The SMAFE project (SMIL Meta Analysis Film Engine) is an initiative that explores the viability of broadband networked film analysis systems for the authoring and delivery of screen studies content. In addition, novel applied research and learning methodologies are being investigated within the development of the film engine and its various iterations. Each project relies upon SMIL, custom written CGI scripts utilising PERL and mySQL, and utilises a QuickTime Streaming Server.
The first project utilises the Odessa Steps sequence from Sergei Eisenstein's _Battleship Potemkin_ (1925), one of the most famous sequences in cinema history. The sequence was digitised and then each shot encoded utilising a series of metadata categories relating to film elements such as shot scale, camera direction, screen direction, and composition. A database provides access to this metadata so that queries can be made for any encoded criteria, and search results list the series of shots that meet the criteria. Users can then view each shot individually, view the shot in context (we automatically roll back 10 seconds before the shot and roll forward 10 seconds after), or elect to view all the matching shots in sequence.
Eisenstein has written extensively, and in considerable detail, about the visual, thematic, and intellectual patterns of montage that he utilised in sequences such as the Odessa Steps, and the metadata utlised for encoding reflect this. As a result the system provides a valuable research resource when used in conjunction with other available material, including the sequence in its entirety, the film, and Eisenstein's writing, as well as secondary commentaries on the sequence, Eisenstein, and other canonical essays on film montage.
However, as a theorist such as Eisenstein argued, cinematic shots only gain their particular significance because of the series they are placed within - it is montage (for Eisenstein) that generates meaning. As a result this project is limited in many ways as it is little more than an quantitative analysis engine. It is valuable when utilised in larger research contexts and it does demonstrate the viability of the engine (keeping in mind that other film content could as easily be encoded utlising other metadata schemas), but its content remains fixed and in some ways intractable - you search for close ups with left to right movement, and it finds them and lets you view them. What the shots mean individually is considerably less than what they mean in their various sequences.

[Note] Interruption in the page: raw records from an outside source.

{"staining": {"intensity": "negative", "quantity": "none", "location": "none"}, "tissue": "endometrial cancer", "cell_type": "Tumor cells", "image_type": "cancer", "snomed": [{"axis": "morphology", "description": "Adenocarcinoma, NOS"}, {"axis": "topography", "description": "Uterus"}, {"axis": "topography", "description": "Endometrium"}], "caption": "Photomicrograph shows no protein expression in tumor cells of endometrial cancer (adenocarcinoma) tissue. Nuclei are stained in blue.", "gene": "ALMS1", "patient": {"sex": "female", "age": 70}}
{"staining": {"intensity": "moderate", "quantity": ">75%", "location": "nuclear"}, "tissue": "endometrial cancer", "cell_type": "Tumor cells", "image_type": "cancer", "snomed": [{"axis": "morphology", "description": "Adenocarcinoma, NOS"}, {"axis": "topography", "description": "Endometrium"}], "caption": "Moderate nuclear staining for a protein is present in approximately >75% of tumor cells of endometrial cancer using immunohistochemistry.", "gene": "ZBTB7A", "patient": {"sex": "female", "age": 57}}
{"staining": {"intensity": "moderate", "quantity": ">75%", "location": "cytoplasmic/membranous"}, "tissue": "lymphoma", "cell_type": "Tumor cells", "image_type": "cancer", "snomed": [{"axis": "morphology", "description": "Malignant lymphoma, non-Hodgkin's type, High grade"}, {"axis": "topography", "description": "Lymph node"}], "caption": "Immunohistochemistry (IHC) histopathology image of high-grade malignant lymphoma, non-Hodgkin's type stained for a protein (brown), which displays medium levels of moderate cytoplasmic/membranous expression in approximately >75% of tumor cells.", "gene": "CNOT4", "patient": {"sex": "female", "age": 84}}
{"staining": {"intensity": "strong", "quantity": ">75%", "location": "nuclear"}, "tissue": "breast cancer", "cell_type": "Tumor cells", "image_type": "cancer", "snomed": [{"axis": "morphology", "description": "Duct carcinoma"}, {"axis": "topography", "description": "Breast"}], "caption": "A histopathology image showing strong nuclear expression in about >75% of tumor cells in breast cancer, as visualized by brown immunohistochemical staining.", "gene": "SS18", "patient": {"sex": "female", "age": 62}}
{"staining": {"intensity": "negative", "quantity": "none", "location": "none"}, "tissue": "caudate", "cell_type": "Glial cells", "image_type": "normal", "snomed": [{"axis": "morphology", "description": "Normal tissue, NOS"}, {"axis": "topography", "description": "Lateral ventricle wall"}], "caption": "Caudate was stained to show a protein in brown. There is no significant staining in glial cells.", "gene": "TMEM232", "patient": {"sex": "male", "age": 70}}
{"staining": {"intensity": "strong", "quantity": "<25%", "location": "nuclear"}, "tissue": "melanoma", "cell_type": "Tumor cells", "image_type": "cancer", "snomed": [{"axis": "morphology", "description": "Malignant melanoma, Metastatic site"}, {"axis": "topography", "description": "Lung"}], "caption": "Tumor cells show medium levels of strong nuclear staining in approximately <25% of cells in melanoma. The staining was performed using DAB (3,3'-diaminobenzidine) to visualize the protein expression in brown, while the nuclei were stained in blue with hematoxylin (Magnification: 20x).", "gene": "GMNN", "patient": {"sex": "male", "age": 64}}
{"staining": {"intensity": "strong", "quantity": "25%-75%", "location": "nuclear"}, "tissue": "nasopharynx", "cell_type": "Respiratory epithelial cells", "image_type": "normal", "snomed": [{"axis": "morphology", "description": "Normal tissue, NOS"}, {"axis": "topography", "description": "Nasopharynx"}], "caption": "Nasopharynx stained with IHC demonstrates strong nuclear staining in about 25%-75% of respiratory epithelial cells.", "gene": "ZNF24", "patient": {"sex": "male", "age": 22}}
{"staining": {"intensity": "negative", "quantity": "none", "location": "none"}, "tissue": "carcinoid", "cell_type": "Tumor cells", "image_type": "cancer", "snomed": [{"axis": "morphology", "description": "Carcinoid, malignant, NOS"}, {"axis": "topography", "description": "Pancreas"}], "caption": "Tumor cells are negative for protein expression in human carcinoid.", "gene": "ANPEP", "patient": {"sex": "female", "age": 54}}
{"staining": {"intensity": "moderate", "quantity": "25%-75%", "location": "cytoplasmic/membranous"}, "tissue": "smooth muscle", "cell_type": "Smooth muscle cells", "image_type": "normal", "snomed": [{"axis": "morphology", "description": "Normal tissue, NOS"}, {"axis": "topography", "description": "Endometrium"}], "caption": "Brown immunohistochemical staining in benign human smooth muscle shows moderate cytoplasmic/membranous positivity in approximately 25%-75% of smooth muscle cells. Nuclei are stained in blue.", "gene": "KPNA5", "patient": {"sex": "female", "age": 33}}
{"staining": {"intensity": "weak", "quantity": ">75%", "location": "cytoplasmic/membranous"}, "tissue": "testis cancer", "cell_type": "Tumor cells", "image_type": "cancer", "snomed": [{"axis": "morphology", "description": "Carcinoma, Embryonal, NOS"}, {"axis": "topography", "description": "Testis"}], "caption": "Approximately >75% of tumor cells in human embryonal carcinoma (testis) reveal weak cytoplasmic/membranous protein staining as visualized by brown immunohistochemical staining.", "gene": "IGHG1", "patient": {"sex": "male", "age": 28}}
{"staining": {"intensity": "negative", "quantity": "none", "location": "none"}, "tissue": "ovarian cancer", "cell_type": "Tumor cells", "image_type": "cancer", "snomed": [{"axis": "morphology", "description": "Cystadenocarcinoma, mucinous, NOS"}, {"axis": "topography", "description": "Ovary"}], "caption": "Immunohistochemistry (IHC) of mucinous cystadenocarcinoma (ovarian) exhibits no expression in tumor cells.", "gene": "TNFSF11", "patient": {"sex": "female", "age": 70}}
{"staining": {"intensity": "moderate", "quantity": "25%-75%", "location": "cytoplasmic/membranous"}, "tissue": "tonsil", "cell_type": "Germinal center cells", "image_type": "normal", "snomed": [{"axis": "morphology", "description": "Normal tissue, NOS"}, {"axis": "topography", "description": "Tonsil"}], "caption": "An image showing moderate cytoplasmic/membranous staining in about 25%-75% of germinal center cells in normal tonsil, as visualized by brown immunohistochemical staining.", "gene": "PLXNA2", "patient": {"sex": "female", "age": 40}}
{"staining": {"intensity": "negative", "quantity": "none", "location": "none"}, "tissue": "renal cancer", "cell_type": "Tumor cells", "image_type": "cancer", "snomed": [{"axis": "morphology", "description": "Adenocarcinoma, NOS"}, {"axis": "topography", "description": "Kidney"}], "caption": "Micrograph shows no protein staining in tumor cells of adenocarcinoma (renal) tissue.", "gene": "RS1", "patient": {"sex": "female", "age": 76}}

The second project, "Searching" is based on John Ford's 1956 western _The Searchers_ and rather than encoding the film around a particular set of cinematic metadata the project begins from a hermeneutic claim, that "doorways in _The Searchers_ represent liminal zones between spaces that are qualities." Doors, as they appear in the film, are encoded around a small data set (camera is inside, outside, or between, and is looking inside, outside, or between) and still images from the film are provided. Here a search by a user yields all the stills that meet the search criteria, and clicking on any still loads the appropriate sequence from the film for viewing in its cinematic context.